They Tried to Kill Me

As Seen in The News Journal 10-13-16

“Yes, they’re fake, my real ones tried to kill me” – (Breast Reconstruction After Cancer)

I’m happy when I see breast cancer patients proudly sporting T-shirts which say “Yes, they’re fake – my real ones tried to kill me”.

October is National breast cancer awareness month.  Look around you at (or think of) your eight closest female friends.  Chances are, one in every eight will be diagnosed with breast cancer in her lifetime.

It is the second most commonly diagnosed cancer (after skin cancer) and the second most common cause of cancer death in women (after lung cancer).

Fortunately, diagnosis and treatment of breast cancer has been steadily improving over the years, resulting in longer survival and higher cure rates.

Depending upon the type and stage of breast cancer, surgery may be recommended to remove the cancerous cells.  This may involve a lumpectomy (removing part of the breast) or a mastectomy (removing all the breast tissue).

If only a small amount of tissue is removed, simply transferring fat may be all that is needed to fill in the empty space.

If a moderate amount of tissue is removed and the opposite breast is large, reducing the opposite breast may achieve a pleasing appearance and symmetry.  In the case of a mastectomy, however, various breast reconstruction techniques are available to recreate the form of the breast.

There are two main types of breast reconstruction: implant based and autologous tissue reconstruction.

Autologous tissue is tissue from the patient’s own body, taken from elsewhere and transferred to the chest.  In plastic surgery, most autologous breast reconstruction techniques use a flap, which may consist of muscle, fat, and/or skin.

The most common flap for breast reconstruction is the TRAM flap which uses the Transverse Rectus Abdominis Muscle to move a block of fatty abdominal tissue up to the chest wall.

The TRAM flap can reconstruct one or both breasts by using the lower abdominal skin and fat, tunneled under the skin of the upper abdomen, to create a breast mound.  The rectus muscle can be divided at either end because it has two separate blood supplies, either of which can independently supply the flap.

When divided at the lower end, the muscle is used to maintain the connection between the flap and the chest wall.  The TRAM flap gives the added benefit of tightening the abdominal skin, similarly to a “tummy tuck”.

Another common flap is the “Lat flap”, short for Latissimus Dorsi muscle flap.  This muscle, rotated from the back, can reconstruct a moderate sized breast when used along with overlying fat and skin, or can be used with an implant to reconstruct a larger breast.

Muscle flaps have the advantage of using healthy, living tissue which can make the reconstructed breast look and feel very natural.  They help fight infection, which can be significant problem when an implant is present or the area has had radiation therapy.

There are also a variety of flaps that can be lifted and transferred using meticulous microvascular techniques to re-attach the tiny artery and vein to a donor source in the chest.

The diameter of the artery and vein to be reattached is measured in millimeters and the suture material used is thinner than human hair.  They are called a “free” flaps because the flap is completely removed from the body and then reattached in a different location.

Free flap breast reconstruction is technically challenging and generally performed in teaching institutions, where an entire free flap team is assembled to oversee the surgery and the extensive post-operative monitoring and care necessary.

Implant based reconstruction uses silicone implants to recreate the appearance and feel of the missing breast tissue.  The implants need to be placed underneath the Pectoralis Major muscle of the chest so that the implant itself is not felt/seen under the thin skin flaps left after the mastectomy.

Usually implant reconstruction is done in stages.  First a tissue expander is placed, which is a specialized implant that can be gradually expanded with saline in the office.  This allows the tissues to gradually stretch enough to accommodate the permanent implant.  Later, the tissue expander is replaced with a permanent silicone implant.

Silicone implants have been studied for decades in millions of women and found to be safe.  The silicone used nowadays is semi-solid, often described as “gummy bear” implants.
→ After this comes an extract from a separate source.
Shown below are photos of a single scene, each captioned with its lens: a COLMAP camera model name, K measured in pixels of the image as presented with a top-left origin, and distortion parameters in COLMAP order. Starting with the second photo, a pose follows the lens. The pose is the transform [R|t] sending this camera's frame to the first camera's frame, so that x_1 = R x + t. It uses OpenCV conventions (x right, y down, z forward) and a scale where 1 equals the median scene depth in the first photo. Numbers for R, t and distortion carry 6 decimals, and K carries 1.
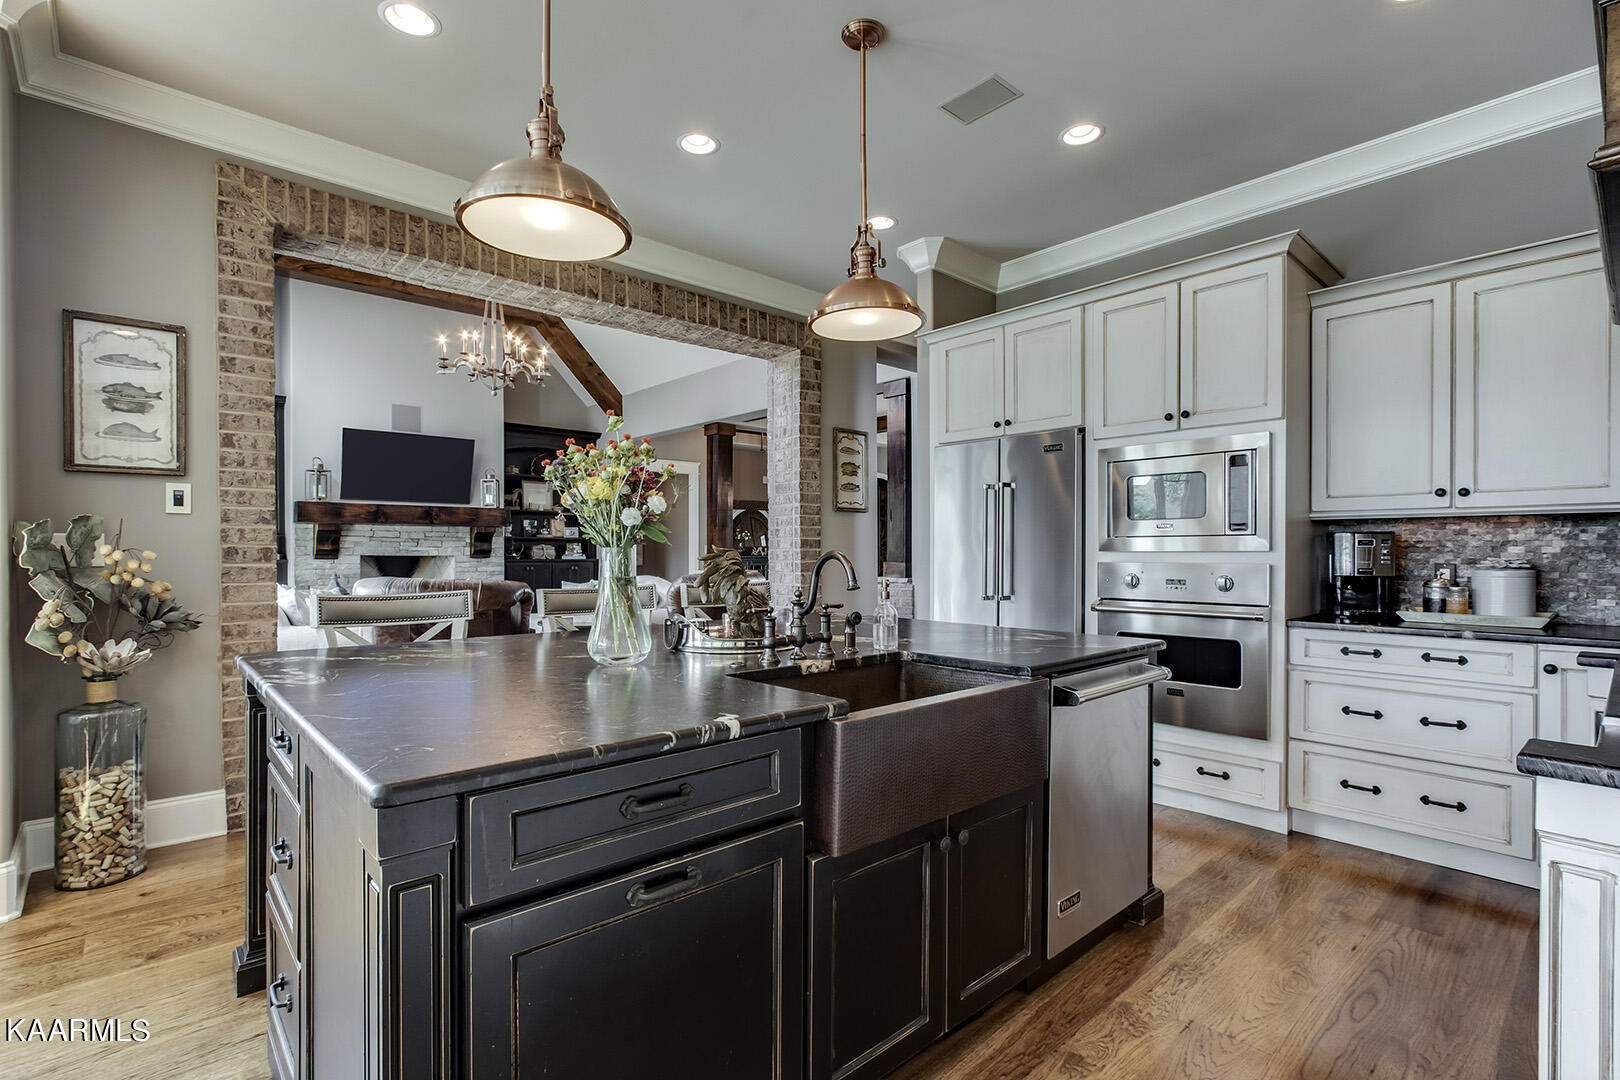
lens RADIAL K [[757.5, 0, 814.1], [0, 757.5, 548.3], [0, 0, 1]] dist [-0.003031, 0.002168]
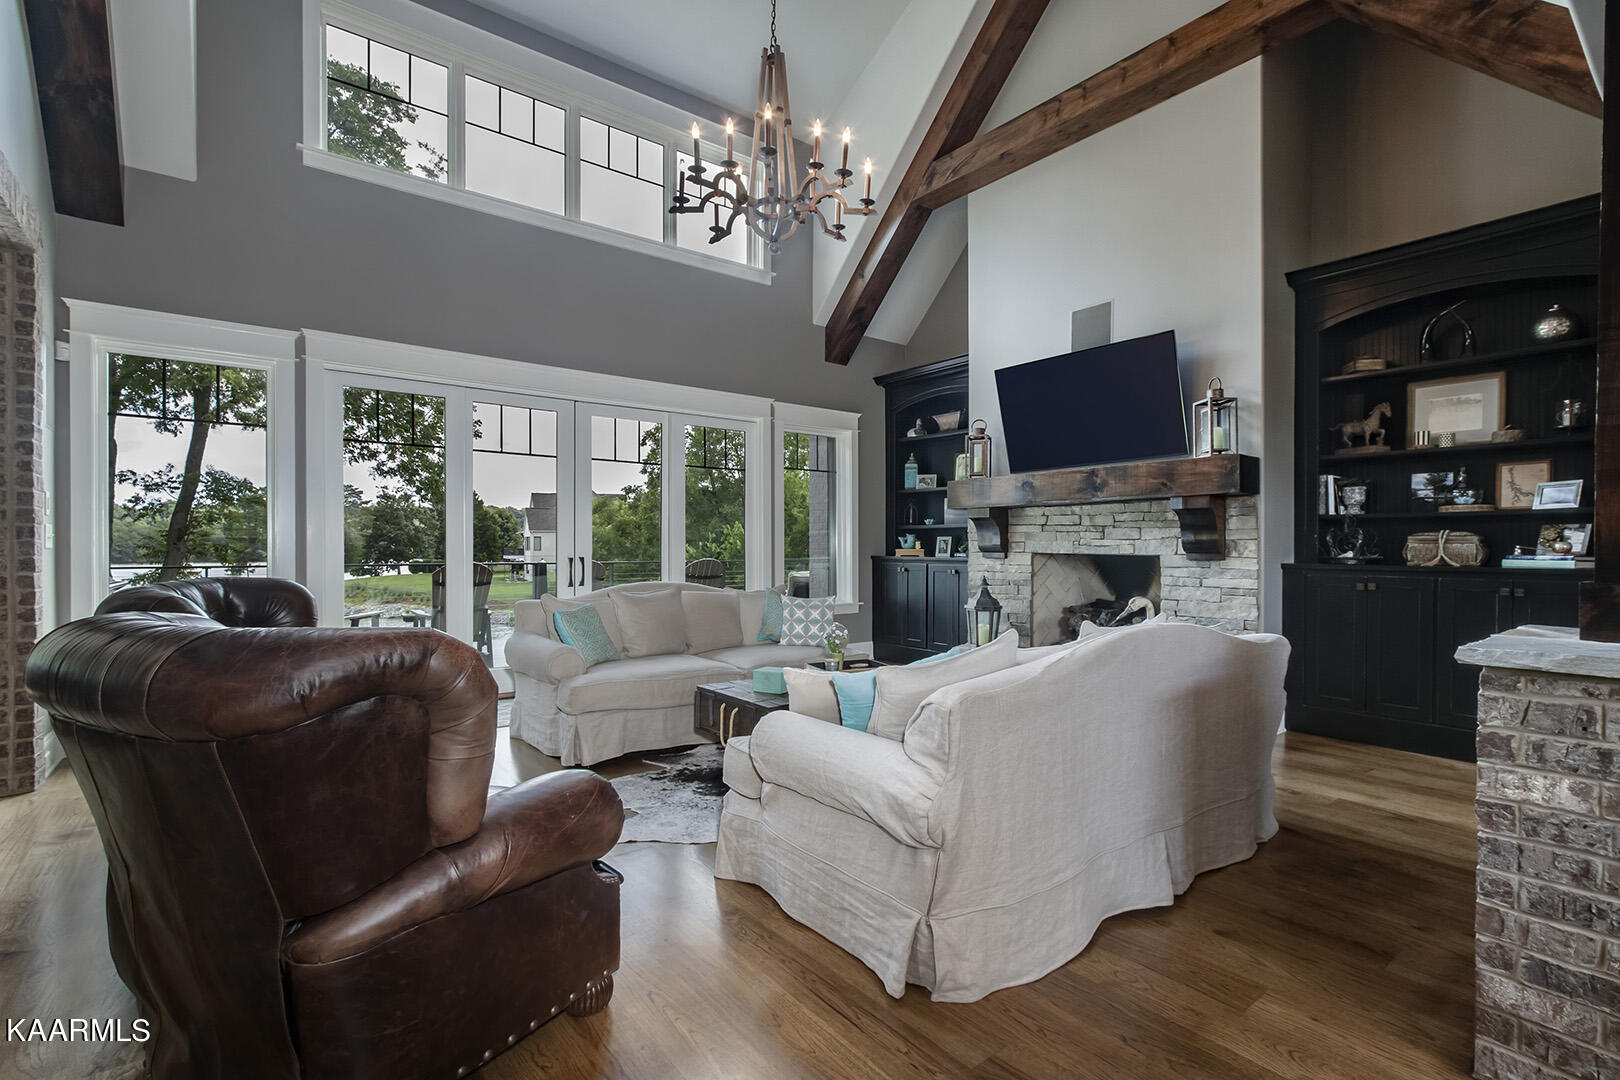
lens RADIAL K [[757.5, 0, 809.2], [0, 757.5, 546.0], [0, 0, 1]] dist [-0.003031, 0.002168]
pose [[-0.083041, -0.003892, -0.996539, 0.221833], [0.002511, 0.999988, -0.004115, 0.013466], [0.996543, -0.002844, -0.083031, 2.208070]]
It is completely inert, not reacting to nearby tissues or causing any autoimmune or rheumatologic diseases.  Modern implants are very strong and usually will last a lifetime without needing to be replaced.

“The choice of which type of breast reconstruction to have is complex and needs to be made in conjunction with your plastic surgeon.”, says Dr. Katheryn Warren, a plastic surgeon in Newark who also performs breast reconstruction.  “Some patients are not good candidates for certain reconstructions due to factors like obesity, smoking, radiation therapy, or diabetes, all of which increase the risk of post-operative complications.  More than 80% of my patients elect to have breast reconstruction with implants.  This is frequently due to their desire to have the quickest recovery and to be able to get back to their normal daily activities as soon as possible.”

Hopefully Joe Biden’s “moonshot” goal to cure cancer will be realized as soon as possible.  But until then, we are fortunate to have many different options for women who choose to have reconstruction after breast cancer.